How Great Is Fennel - Ayurveda - Canberra Doula Support & Postpartum Ayurveda Meals
Fennel is a herb that contains compounds that closely resemble hormone estrogens (phytoestrogens). As a result, fennel is considered to be a galactagogue, which in basic terms is a medication or food that increases breastmilk production. Fennel has been widely used in Ayurveda throughout the years and is a herb you will often hear recommended by families or even Non-Ayurveda practitioners (or those who work with Ayurveda systems) for a variety of reasons. In fact, fennel is often regarded as a predominantly cooling herb (yet can still provide a little heating within the body) which is believed to assist with digestion and as a breath freshener; fennel has a predominately nutty but sweet flavor with a hint of bitter to it (although some say it tastes like licorice). Fennel can be used as a vegetable, as seeds whole or ground, and some people even use it as an oil.
From an Ayurveda perspective Fennel can be broken down into the following qualities:
Rasa (taste of food) : Sweet, Pungent, Bitter
Virya (second level of digestion): Heating (a little) - although many Ayurveda sources regard it more as cooling
Vipaka (third level of digestion - the deep taste of food) : Sweet
Qualities: Delicate, light
Actions on the doshas: Balances Vata, Pitta & Kapha
In Ayurveda, this is regarded as spice useful for treating most forms of digestive upsets. These may include:
digestive discomfort, cramps, nausea, flatulence, and dull digestion/metabolism or low Agni (low Agni is usually where you display a poor appetite, feel heavy and lethargic, and have decreased energy - Agni is your digestive fiber). It is also believed that fennel can reduce urinary problems, menstrual difficulties, nervous tension in the muscles, support the nervous system and as mentioned above promote the production of breastmilk. Fennel is able to get the air/ether intelligence in the body (vata) moving in the right direction while promoting digestive fire without aggravating the fire/water intelligence in the body (pitta). Very few herbs or spices can work so well with all systems in the body without aggravating another system - and fennel is one of those amazing spices that work well with all systems without the aggravation of another. In fact, if using fennel as a vegetable in meals alongside other foods that may create digestive upset can often work to reduce the impact of digestive upset.
From a scientific, more conventional, less traditional perspective Fennel is rich in vitamins A, C, K, potassium, and antioxidants. It has also been demonstrated over a small number of studies conducted to potentially be: galactagogue (promotes breastmilk production), expectorant and anti-tussive (alleviates coughs & breaks up congestion), diuretic, and carminative (relieves flatulence). However, there are only limited scientific peer-reviewed studies available on this herb and as a consequence, much of what we know at this time is based on anecdotal evidence and information passed on through generations through traditional practitioners or healers. More conventional peer-reviewed studies still need to be carried out to provide further information about this spice. Fennel may also cause a 'decrease' in breastmilk supply and production if over-used.

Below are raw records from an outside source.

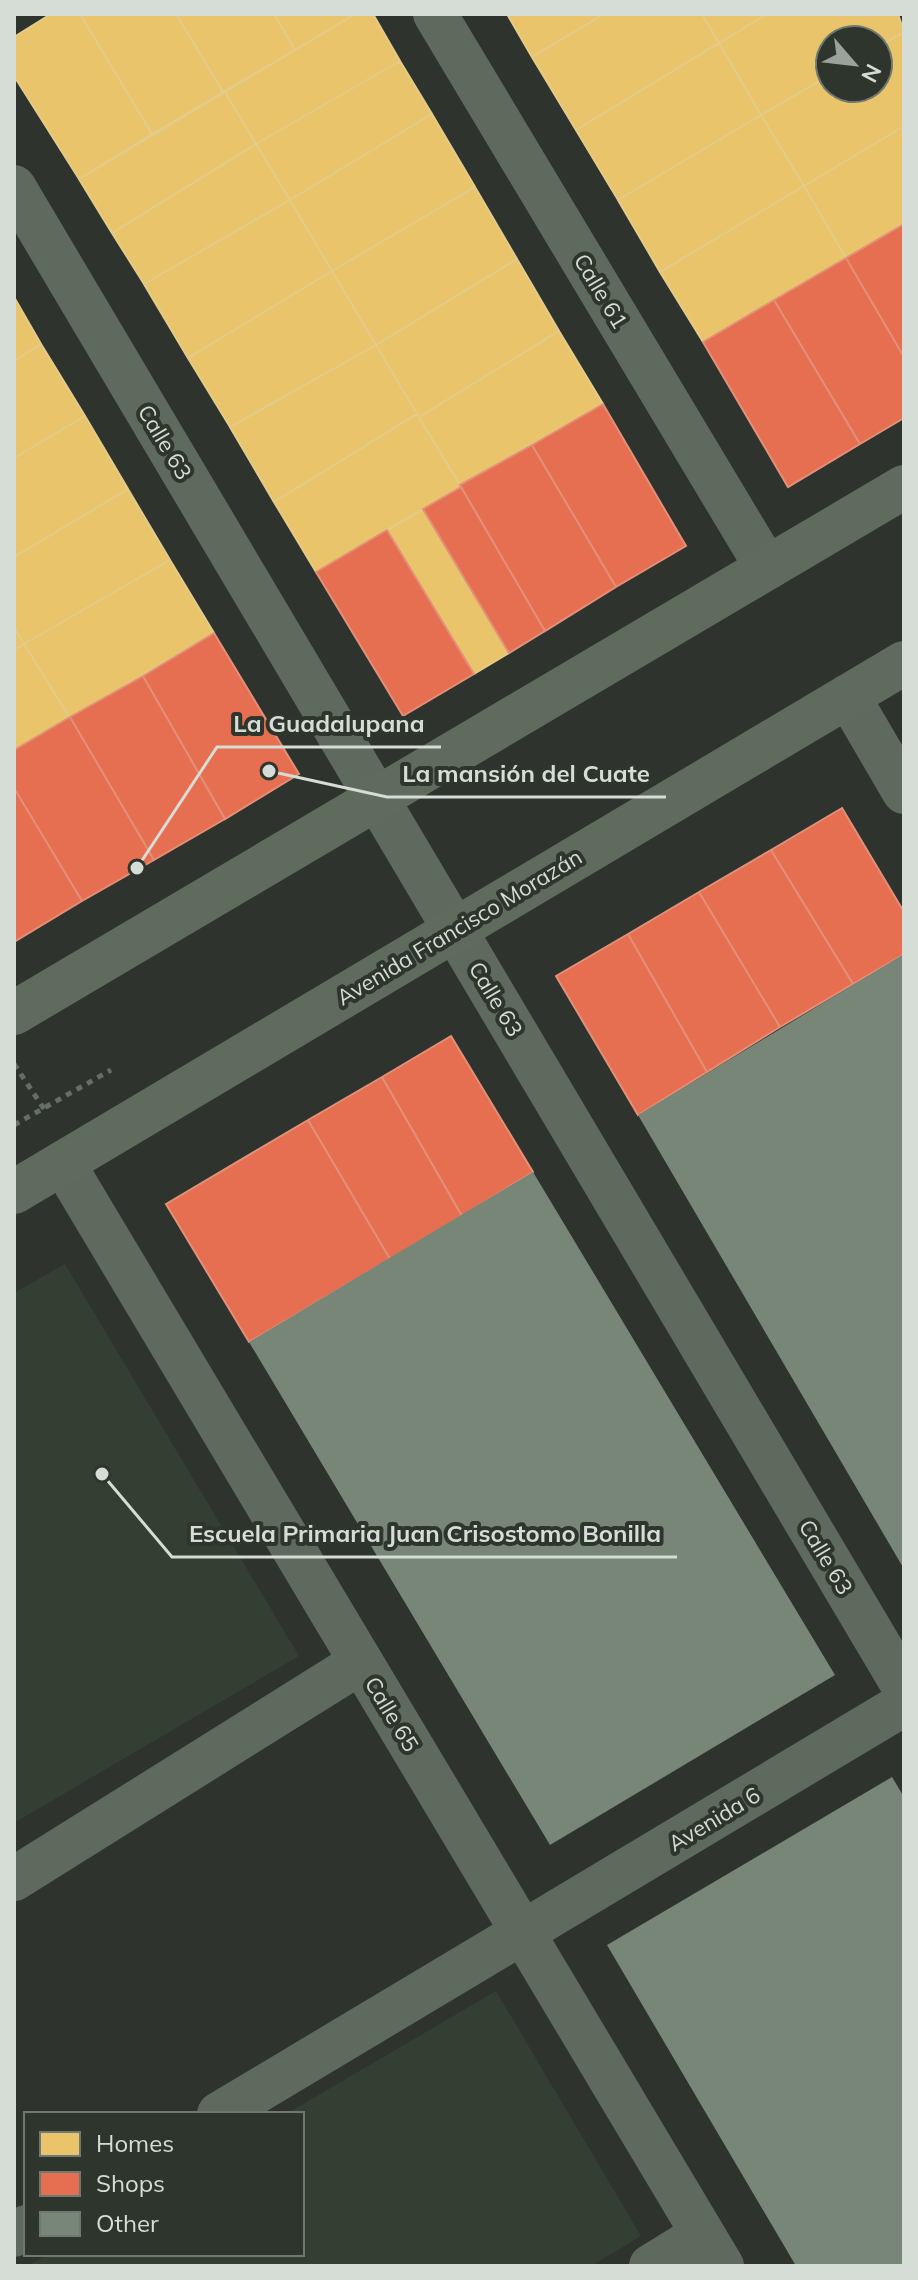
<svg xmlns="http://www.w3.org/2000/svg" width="918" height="2280" font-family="Mulish,sans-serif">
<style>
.built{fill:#333f32}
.homes{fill:#e9c46a;stroke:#e3cb8a;stroke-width:2}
.shops{fill:#e76f51;stroke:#e29079;stroke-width:2}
.building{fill:#778676}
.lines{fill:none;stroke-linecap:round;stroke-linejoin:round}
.path{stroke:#656e64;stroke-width:5;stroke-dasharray:6 6;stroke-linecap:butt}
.minor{stroke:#5f6a5e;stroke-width:44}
.major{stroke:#5e6b5d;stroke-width:44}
.labels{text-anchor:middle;stroke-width:8;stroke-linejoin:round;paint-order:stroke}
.street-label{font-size:22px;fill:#d6dcd6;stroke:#2d352c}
.leader{fill:none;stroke:#d6dcd6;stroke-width:3}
.callout-dot{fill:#d6dcd6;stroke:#2d352c;stroke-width:3}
.callout-label{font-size:24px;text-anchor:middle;font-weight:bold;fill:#d6dcd6;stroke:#2d352c;stroke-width:8;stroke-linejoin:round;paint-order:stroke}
</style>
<rect width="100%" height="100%" fill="#2e332e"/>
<path class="built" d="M 65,1264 L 299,1656 L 14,1823 L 14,1293 Z
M 496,1991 L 641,2236 L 591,2266 L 28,2266 L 48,2254 L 302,2254 L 302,2114 L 286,2114 Z"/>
<path class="homes" d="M 51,14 L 80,14 L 152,134 L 79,179 L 14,76 L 14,37 Z
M 80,14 L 176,14 L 223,92 L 152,134 Z
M 176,14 L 274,14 L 295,50 L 223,92 Z
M 274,14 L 355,14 L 295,50 Z
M 355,14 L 373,14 L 400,61 L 256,144 L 225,92 Z
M 507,14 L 604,14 L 532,57 Z
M 604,14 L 702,14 L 719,43 L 576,130 L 532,57 Z
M 702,14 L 767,14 L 719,43 Z
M 767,14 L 898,14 L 904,32 L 878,47 L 878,40 L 830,40 L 830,75 L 761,115 L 719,43 Z
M 904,32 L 904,126 L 804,186 L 761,115 L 830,75 L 830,88 L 878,88 L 878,47 Z
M 719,43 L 761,115 L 618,200 L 576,130 Z
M 400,61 L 432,114 L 290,200 L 256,144 Z
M 225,92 L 256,144 L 112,233 L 79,179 Z
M 432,114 L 475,187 L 332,271 L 290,200 Z
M 761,115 L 804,186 L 660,272 L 618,200 Z
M 904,126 L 904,224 L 846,258 L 804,186 Z
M 256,144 L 290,200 L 144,284 L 112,233 Z
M 804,186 L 846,258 L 703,342 L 660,272 Z
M 475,187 L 517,259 L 376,345 L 332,271 Z
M 290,200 L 332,271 L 188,358 L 144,284 Z
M 517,259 L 559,331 L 419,417 L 376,345 Z
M 332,271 L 376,345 L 230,427 L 188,358 Z
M 14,297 L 41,344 L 14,361 Z
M 559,331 L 603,404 L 460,485 L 419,417 Z
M 41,344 L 85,416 L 14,458 L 14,361 Z
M 376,345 L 417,414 L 274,502 L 230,427 Z
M 417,414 L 461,487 L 316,572 L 274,502 Z
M 85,416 L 128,489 L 14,557 L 14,458 Z
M 128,489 L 170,560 L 24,644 L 14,627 L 14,557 Z
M 423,509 L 509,653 L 474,674 L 387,530 Z
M 170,560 L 214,633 L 70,718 L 24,644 Z
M 14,627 L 24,644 L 14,650 Z
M 24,644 L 70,718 L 14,750 L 14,650 Z"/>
<path class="shops" d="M 904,224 L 904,357 L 846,258 Z
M 846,258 L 904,357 L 904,418 L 860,444 L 774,300 Z
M 774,300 L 860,444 L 788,487 L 703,342 Z
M 603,404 L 686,546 L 616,587 L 532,445 Z
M 532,445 L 616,587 L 545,631 L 460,485 Z
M 461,487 L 545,631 L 509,653 L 423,509 Z
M 387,530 L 474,674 L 403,716 L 316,572 Z
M 214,633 L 299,774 L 225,819 L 143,676 Z
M 143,676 L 225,819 L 154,860 L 70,717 Z
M 70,717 L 154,860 L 82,901 L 14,788 L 14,750 Z
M 14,788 L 82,901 L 14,942 Z
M 842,808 L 904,912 L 904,954 L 853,984 L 771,850 Z
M 771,850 L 853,984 L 780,1027 L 699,892 Z
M 699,892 L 780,1027 L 707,1072 L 628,934 Z
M 628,934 L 707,1072 L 638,1115 L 556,976 Z
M 451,1036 L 533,1172 L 462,1216 L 382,1077 Z
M 382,1077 L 462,1216 L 390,1259 L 308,1120 Z
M 308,1120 L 390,1259 L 249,1342 L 166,1204 Z"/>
<path class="building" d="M 904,954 L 904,1569 L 638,1115 Z
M 533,1172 L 835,1675 L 550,1845 L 249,1342 Z
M 892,1777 L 904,1797 L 904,2266 L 796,2266 L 607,1945 Z"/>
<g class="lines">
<path class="path" d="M 14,1064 L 44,1109
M 14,1125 L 111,1070"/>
<path class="minor" d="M 435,14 L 767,568
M 14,187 L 904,1687
M 848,696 L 904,792
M 63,1163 L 722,2266
M 14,1879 L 361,1662
M 219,2114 L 904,1704
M 14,2235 L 26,2227
M 651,2266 L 703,2234"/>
<path class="major" d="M 14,1013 L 904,487
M 14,1192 L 904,663"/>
</g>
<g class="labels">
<g class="street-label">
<text transform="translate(601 291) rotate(59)" y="8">Calle 61</text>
<text transform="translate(165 442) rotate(59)" y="8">Calle 63</text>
<text transform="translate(459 927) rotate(-31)" y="8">Avenida Francisco Morazán</text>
<text transform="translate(496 999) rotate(59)" y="8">Calle 63</text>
<text transform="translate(826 1557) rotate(59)" y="8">Calle 63</text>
<text transform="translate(392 1714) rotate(59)" y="8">Calle 65</text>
<text transform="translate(714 1819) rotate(-31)" y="8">Avenida 6</text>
</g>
</g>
<path class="leader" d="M137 868L217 747H441M269 771L387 797H666M102 1474L172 1557H677"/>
<g class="callout-dot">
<circle cx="137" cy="868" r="8"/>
<circle cx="269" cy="771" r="8"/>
<circle cx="102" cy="1474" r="8"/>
</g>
<g class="callout-label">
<text x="329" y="732">La Guadalupana</text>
<text x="526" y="782">La mansión del Cuate</text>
<text x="425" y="1542">Escuela Primaria Juan Crisostomo Bonilla</text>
</g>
<rect width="918" height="2280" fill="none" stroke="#d6dcd6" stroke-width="32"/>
<rect x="24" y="2112" width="280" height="144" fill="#2d352c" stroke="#717870" stroke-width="2"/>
<rect x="40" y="2132" width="40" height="24" fill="#e9c46a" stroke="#717870" stroke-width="2"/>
<text x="96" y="2152" font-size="24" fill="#d6dcd6">Homes</text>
<rect x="40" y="2172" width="40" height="24" fill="#e76f51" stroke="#717870" stroke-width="2"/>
<text x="96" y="2192" font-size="24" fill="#d6dcd6">Shops</text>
<rect x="40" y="2212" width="40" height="24" fill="#778676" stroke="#717870" stroke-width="2"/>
<text x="96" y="2232" font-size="24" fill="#d6dcd6">Other</text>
<g transform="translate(854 64) rotate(118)"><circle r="38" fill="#2d352c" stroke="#717870" stroke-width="2"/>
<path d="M0-6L14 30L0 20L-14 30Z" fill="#9ba19b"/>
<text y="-12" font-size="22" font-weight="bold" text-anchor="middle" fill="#d6dcd6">N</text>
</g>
</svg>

In terms of safety, fennel may have a moderate interaction with the following medications: birth control pills, ciprofloxacin, estrogen pills, and tamoxifen. There are concerns that fennel may decrease the effectiveness of those particular medications and it is also not recommended for those who struggle with estrogen-related conditions which could be aggravated by fennel (however; it is important to note that some studies have demonstrated that fennel may benefit those who struggle with a condition known as polycystic ovary syndrome, also known as PCOS). It is also important to note that if you have an allergy to celery, carrots or other plants in the Apiaceae family allergen risk with fennel consumption is higher for this reason some sources recommend avoiding it altogether for those with these known allergens. It is also not recommended for use during pregnancy with the exception of incredibly small culinary amounts in cooking as a flavor only. Furthermore, there are some concerns that fennel may increase the risk of seizures and may lower blood sugar levels in some people. If you struggle with issues related to low blood sugar, or have a history of seizures, epilepsy or are on epilepsy medication then fennel consumption may not be best for you; it is best to speak with a medical professional to discuss these factors and any other potential cautions or risks that you may need to be aware of prior to consumption of fennel. Regardless of how amazing the benefits of fennel consumption may be.
Fennel Tea Recipe
1 tsp fennel seeds
1 tea strainer or re-usable tea bag
1 teapot that can hold around 2 cups of water or thermos (should be able to hold roughly 2 cups of water)
2 cups of Water
Place fennel seeds in the strainer or teabag then sit on/in your teapot or thermos
Fill teapot or thermos with roughly 2 cups of boiling water
Let sit for 5-10 minutes (MAKE SURE IT DOES NOT SIT FOR LONGER THAN 10 MINUTES)
Remove the tea strainer or tea bag - It is best to keep consumption at no more than 2 cups per day. If you have a thermos you can sip your tea throughout the day. This is also great with honey or maple syrup and if you prefer iced tea this can be enjoyed cold with or without added juice.